Zu den Honorarkürzungen für ambulante psychotherapeutische Leistungen

Therapeutin, die sich mit männlichem Patienten unterhält.


Die vom Erweiterten Bewertungsausschuss beschlossenen Honorarkürzungen für ambulante psychotherapeutische Leistungen sehen wir kritisch. Aus unserer Praxis als Anbieter von Employee Assistance Programme (EAP) – also arbeitgeberfinanzierten Beratungsangeboten für Mitarbeitende bei beruflichen und persönlichen Belastungen – ergibt sich ein unmittelbarer Einblick in die Versorgungssituation und den tatsächlichen Bedarf.

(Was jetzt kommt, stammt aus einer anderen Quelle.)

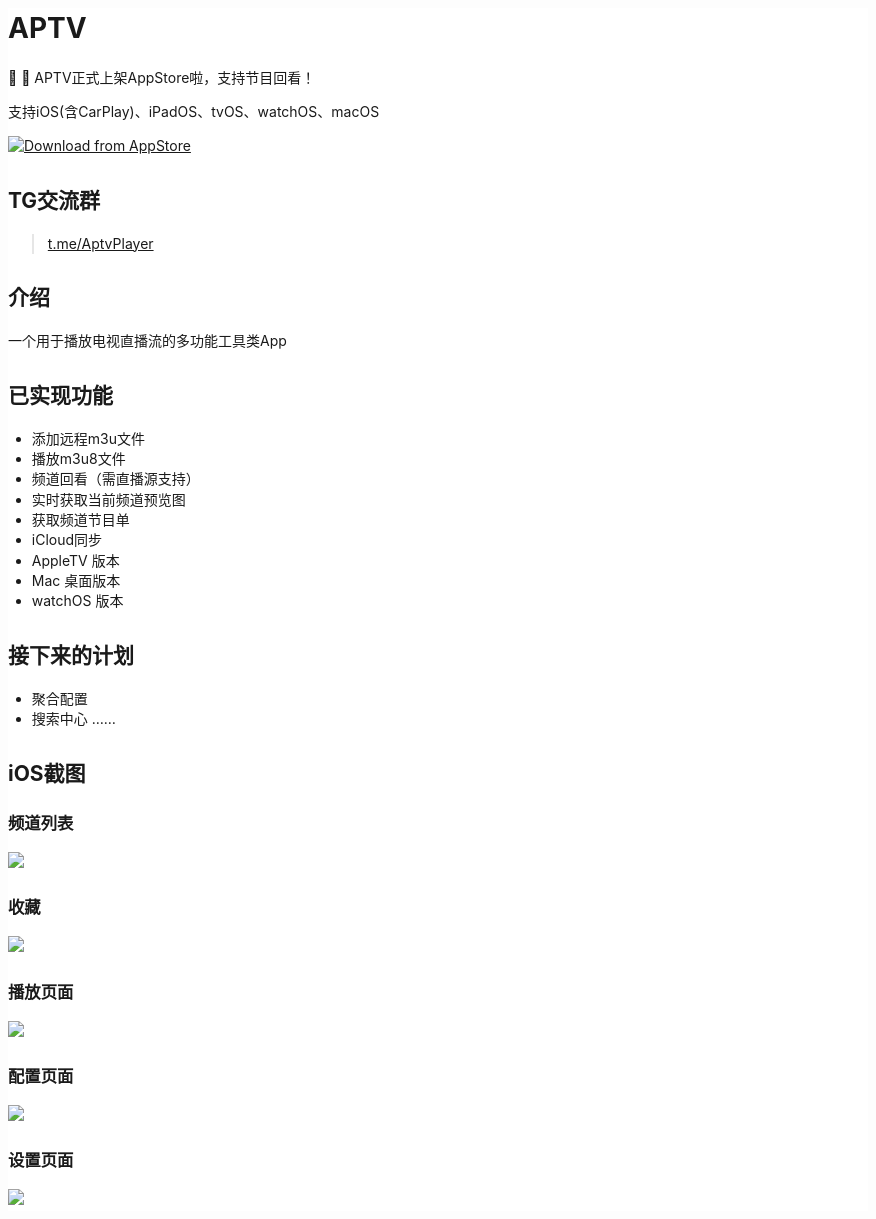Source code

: # APTV
🎉 🎉 APTV正式上架AppStore啦，支持节目回看！

支持iOS(含CarPlay)、iPadOS、tvOS、watchOS、macOS

<a href='https://apps.apple.com/cn/app/aptv/id1630403500'><img height='70' alt='Download from AppStore' src='https://img.whalenas.com:283/image/202207141215375.png' /></a>

## TG交流群

> [t.me/AptvPlayer](https://t.me/AptvPlayer)
## 介绍

一个用于播放电视直播流的多功能工具类App

## 已实现功能
- 添加远程m3u文件
- 播放m3u8文件
- 频道回看（需直播源支持）
- 实时获取当前频道预览图
- 获取频道节目单
- iCloud同步
- AppleTV 版本
- Mac 桌面版本
- watchOS 版本

## 接下来的计划
- 聚合配置
- 搜索中心
……

## iOS截图
### 频道列表
<img src="https://cdn.jsdelivr.net/gh/kimentanm/image-store/img/202207041149885.png" width="500"/>

### 收藏
<img src="https://cdn.jsdelivr.net/gh/kimentanm/image-store/img/202207041152076.png" width="500"/>

### 播放页面
<img src="https://cdn.jsdelivr.net/gh/kimentanm/image-store/img/202207041156160.png" width="500"/>

### 配置页面
<img src="https://cdn.jsdelivr.net/gh/kimentanm/image-store/img/202207041157217.png" width="500"/>

### 设置页面
<img src="https://cdn.jsdelivr.net/gh/kimentanm/image-store/img/202207041159967.png" width="500"/>
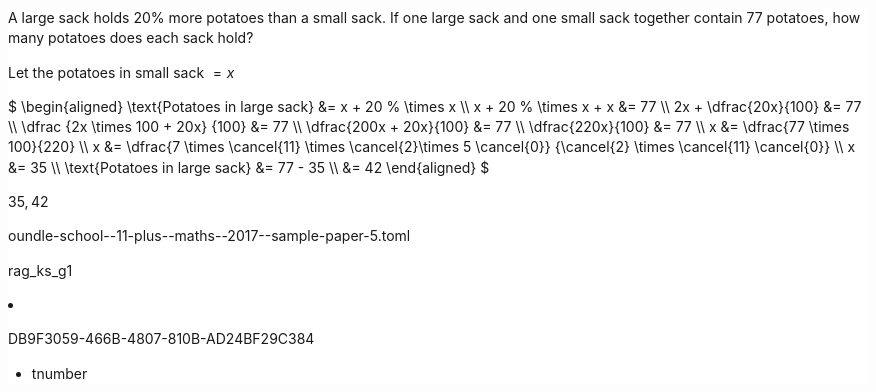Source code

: A large sack holds $20\%$ more potatoes than a small sack. If one large sack and one small sack together contain $77$ potatoes, how many potatoes does each sack hold?

</div>
<div class='workings'>
<div class='working'>

Let the potatoes in small sack $= x$

$
\begin{aligned}
\text{Potatoes in large sack}                       &= x + 20 \% \times x \\\\
x + 20 \% \times x + x                              &= 77 \\\\
2x + \dfrac{20x}{100}                               &= 77 \\\\
\dfrac {2x \times 100 + 20x} {100}                  &= 77 \\\\
\dfrac{200x + 20x}{100}                             &= 77 \\\\
\dfrac{220x}{100}                                   &= 77 \\\\
x                                                   &= \dfrac{77 \times 100}{220} \\\\
x                                                   &= \dfrac{7 \times \cancel{11} \times \cancel{2}\times 5 \cancel{0}} {\cancel{2} \times \cancel{11} \cancel{0}} \\\\
x                                                   &= 35 \\\\
\text{Potatoes in large sack}                       &= 77 - 35 \\\\
                                                    &= 42
\end{aligned}
$

</div>
</div>
<div class='answers'>
<div class='answer'>

$35,42$

</div>
</div>

<div class='papername'>
<p>oundle-school--11-plus--maths--2017--sample-paper-5.toml</p>
</div>
<div class='rag'>
<p>rag_ks_g1</p>
</div>
</div>
</li>
<li>
<div class='question_envelope rag_ks_g1 question'>
<div class='uuid'>
<p>DB9F3059-466B-4807-810B-AD24BF29C384</p>
</div>
<div class='topics'>
<ul>
<li>
tnumber
</li>
</ul>
</div>
<div class='question question'>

Psychische Erkrankungen gehören bereits heute zu den häufigsten Ursachen für Fehlzeiten und Produktivitätsverluste in Unternehmen. Gleichzeitig steigt die Nachfrage nach niedrigschwelliger psychologischer Unterstützung kontinuierlich. Auch die Dauer und Komplexität von Belastungssituationen nehmen zu. Eine funktionierende ambulante psychotherapeutische Versorgung ist daher kein optionales Zusatzangebot, sondern eine wesentliche Voraussetzung für stabile Arbeitsfähigkeit und wirtschaftliche Leistungsfähigkeit.

Vor diesem Hintergrund setzen die beschlossenen Honorarkürzungen ein problematisches Signal. Statt die bestehende Versorgungsstruktur zu stabilisieren, drohen zusätzliche Engpässe.

Seit vielen Jahren begleiten wir Mitarbeitende aus der initialen Beratung im Rahmen eines EAP gezielt in die weiterführende Versorgung des regulären Gesundheitssystems, insbesondere in ambulante Psychotherapie. Dabei übernehmen wir häufig die strukturierte Suche nach geeigneten Therapieplätzen. Trotz dieser Unterstützung beobachten wir zunehmend begrenzte Kapazitäten – sowohl in städtischen als auch in ländlichen Regionen.

Wenn sich diese Situation weiter verschärft und notwendige Behandlungen nicht zeitnah beginnen können, sind die Folgen absehbar: längere Ausfallzeiten, erhöhte Chronifizierungsrisiken und steigende Kosten – für Unternehmen, für das Gesundheitssystem und für die Gesellschaft insgesamt.

„Wir sehen täglich, wie stark psychische Belastungen die Arbeitsfähigkeit beeinflussen. Wenn nach einer ersten Unterstützung keine zeitnahe Weiterbehandlung erfolgt, verschärfen sich Probleme und Ausfälle nehmen zu. Die aktuellen Kürzungen senden aus unserer Sicht ein falsches Signal: Sie verlängern individuelle Leidenswege und erhöhen langfristig die volkswirtschaftlichen Belastungen“, sagt Dr. Ludmila Peregrinova, Leiterin des Interventionsbereichs bei INSITE.

Wer mentale Gesundheit nachhaltig stärken will, muss den Zugang zu Versorgung sichern und bestehende Strukturen ausbauen. Maßnahmen, die die Versorgung weiter verknappen, stehen diesem Ziel entgegen.